许霁川和太子殿下交换了个眼神,都觉得这件事情有蹊跷。许霁川眼睛扫过屋子里的众学生,突然发现有一个学生目光躲闪,欲言又止。
许霁川指着他道:“你!”那个学生惊讶且心虚地看了一眼许霁川,很快有低下头。
许霁川道:“就是你!!把头抬起来!你是不是知道宋立的事情却故意瞒着大家?快说!!!”
那人狡辩道:“没有!绝对没有!!”
许霁川道:“那你为什么一脸心虚,大胆!众目睽睽下竟敢对太子殿下撒谎!”看着那人面如土色的样子,许霁川觉得这种狐假虎威的感觉……还不赖嘛!

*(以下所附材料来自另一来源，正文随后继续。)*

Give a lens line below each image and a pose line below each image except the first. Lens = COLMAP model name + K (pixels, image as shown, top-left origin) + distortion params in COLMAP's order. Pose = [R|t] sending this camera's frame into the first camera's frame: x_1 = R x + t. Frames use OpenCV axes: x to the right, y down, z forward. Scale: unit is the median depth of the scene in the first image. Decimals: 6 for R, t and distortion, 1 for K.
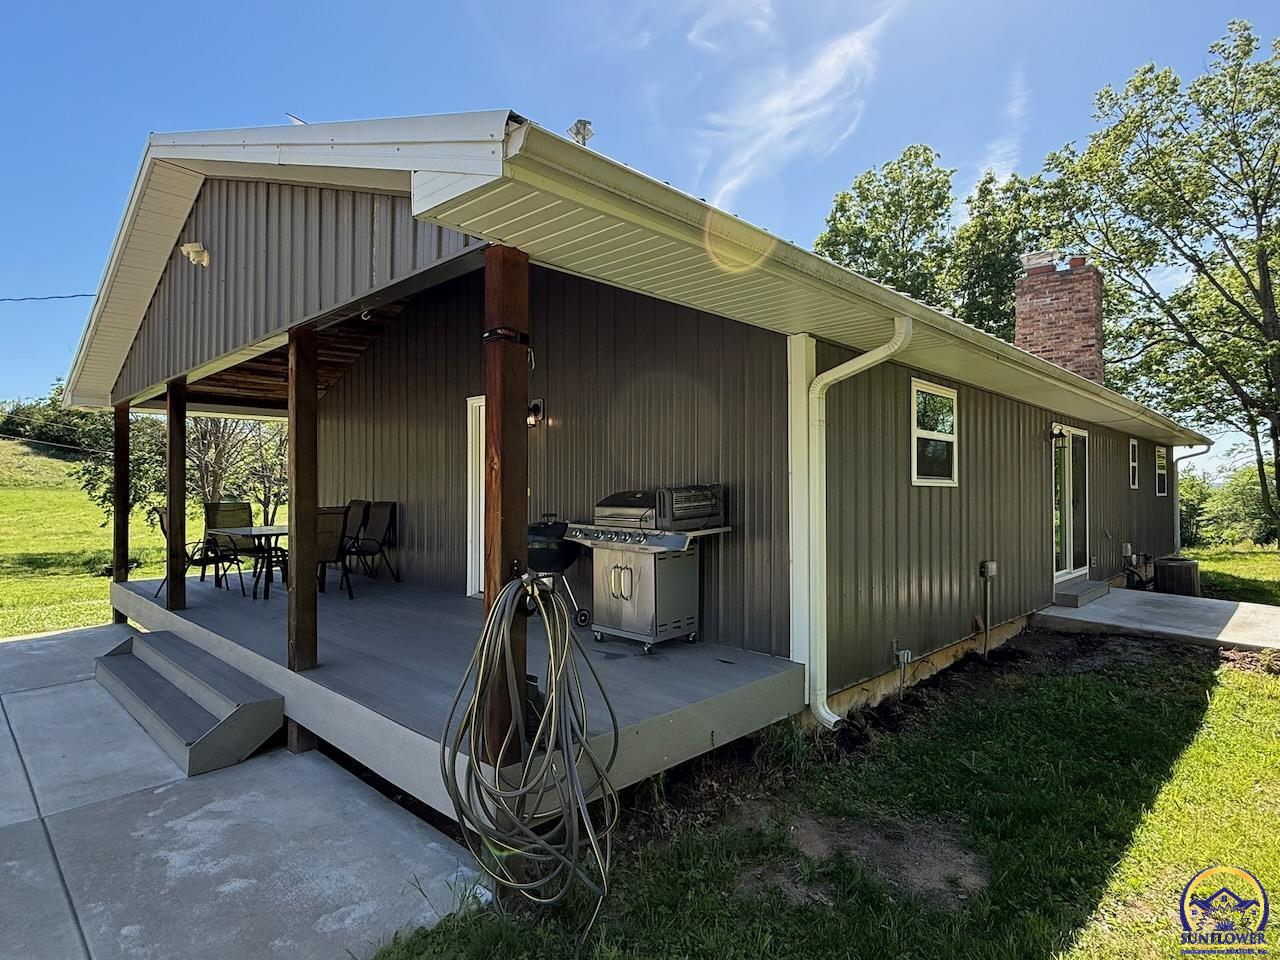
lens RADIAL K [[698.4, 0, 641.6], [0, 698.4, 479.7], [0, 0, 1]] dist [-0.000766, 0.000134]
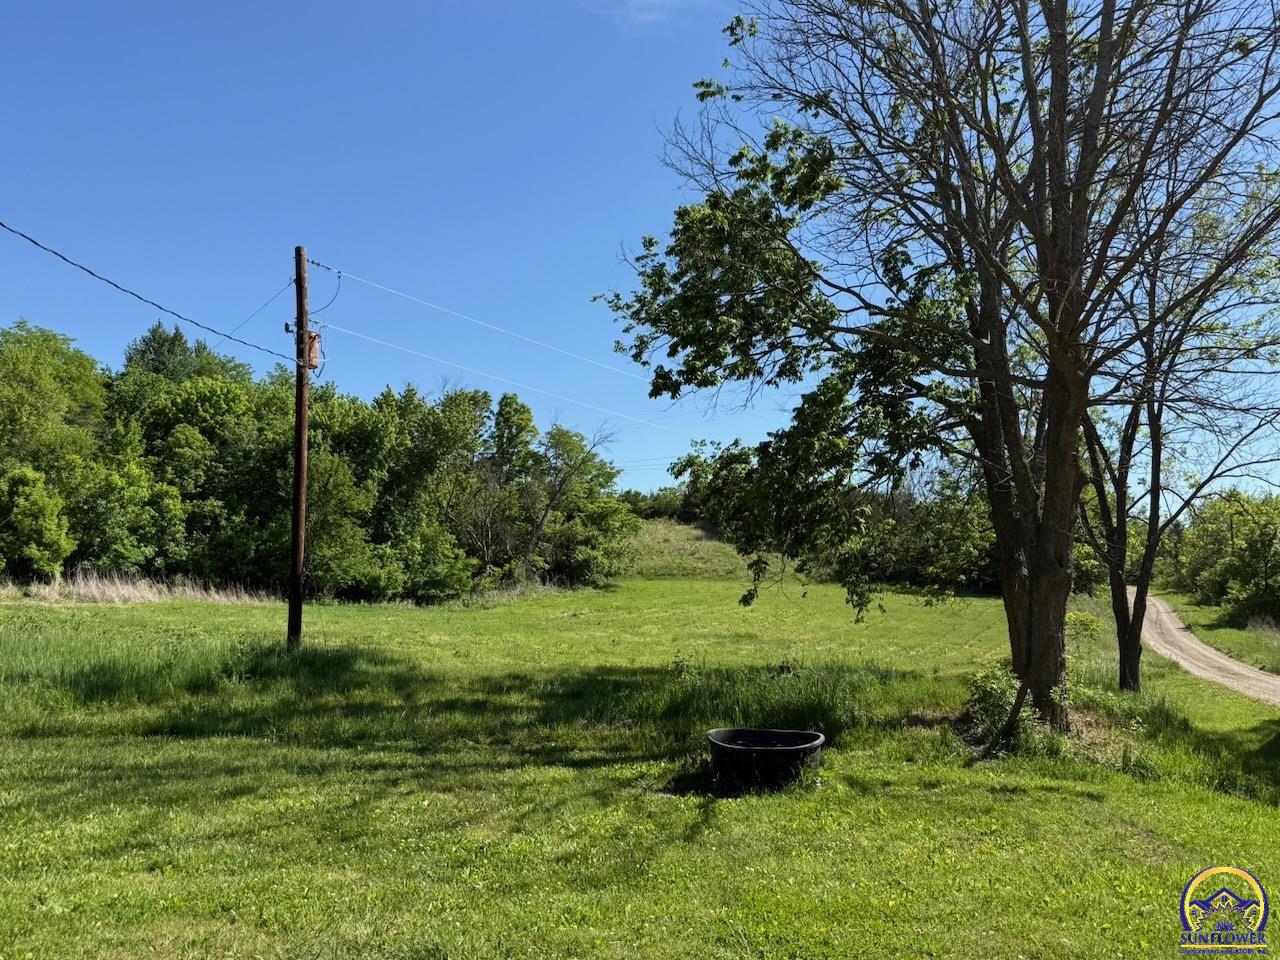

那人赶忙道:“没有,绝对没有!我没有对殿下撒谎,事实上……”他吞吞吐吐道:“我有一天晚上见过宋立……在青楼里。”学生说完就看着站在床边的夫子,夫子恨铁不成钢地冷哼一声,背过身去。
陆昇难得与人争论,他对那名学生道:“你胡说,宋立这般守礼,绝对不会如好色登徒子那般去那种肮脏污秽的地方!!!”
太子殿下:“……”
许霁川:“……”
两个好色登徒子心虚地悄悄对视一眼之后,双双装出冰清玉洁、端方持重的样子,谴责地看着那名去过青楼的学生。
那学生寻思,反正夫子已经知道他去青楼的事情了,一顿处罚是免不了了,这厢再被人冤枉在太子殿下面前撒谎,那他岂不是罪加一等。
念及此,他赶忙道:“我没有撒谎,我看的很清楚,他就是去青楼了,还去的是楼心月。”
许霁川道:“楼心月是全京城最昂贵的青楼,你一个穷学生怎么会能去得起那种地方,你莫要撒谎。”
那学生面红耳赤道:“我平常当然去不起那种地方,但是前几日我表哥来江都,我表哥常年在外行商坐贾,也算是小有资产。这次得知他来江都进货,我母亲便让他来太学看看我,顺便帮我捎上冬衣。我们见面之后,他说自己第一次来江都,早就听说楼心月的大名,想去见识见识,于是我便同他一起去了楼心月。那天晚上,楼心月有波斯舞姬表演胡旋舞,我和表哥就坐在大厅里看胡旋舞,我亲眼看到宋立从楼心月的二楼下来。”
听他说完,许霁川道:“那宋立有没有看到你?”
那学生道:“没有,他当时看上去失魂落魄、心事重重的,根本没注意周围。”
许霁川没说话,但他心里已经相信了这个学生所说之事,这宋立应该就是去了青楼,应该是将钱挥霍在青楼里了,因此才没钱吃饭饿晕的。
这时候,宋立的一个室友也道:“前段时间,宋立每天都回来得很晚,有时候身上有淡淡的酒味和脂粉的香味。”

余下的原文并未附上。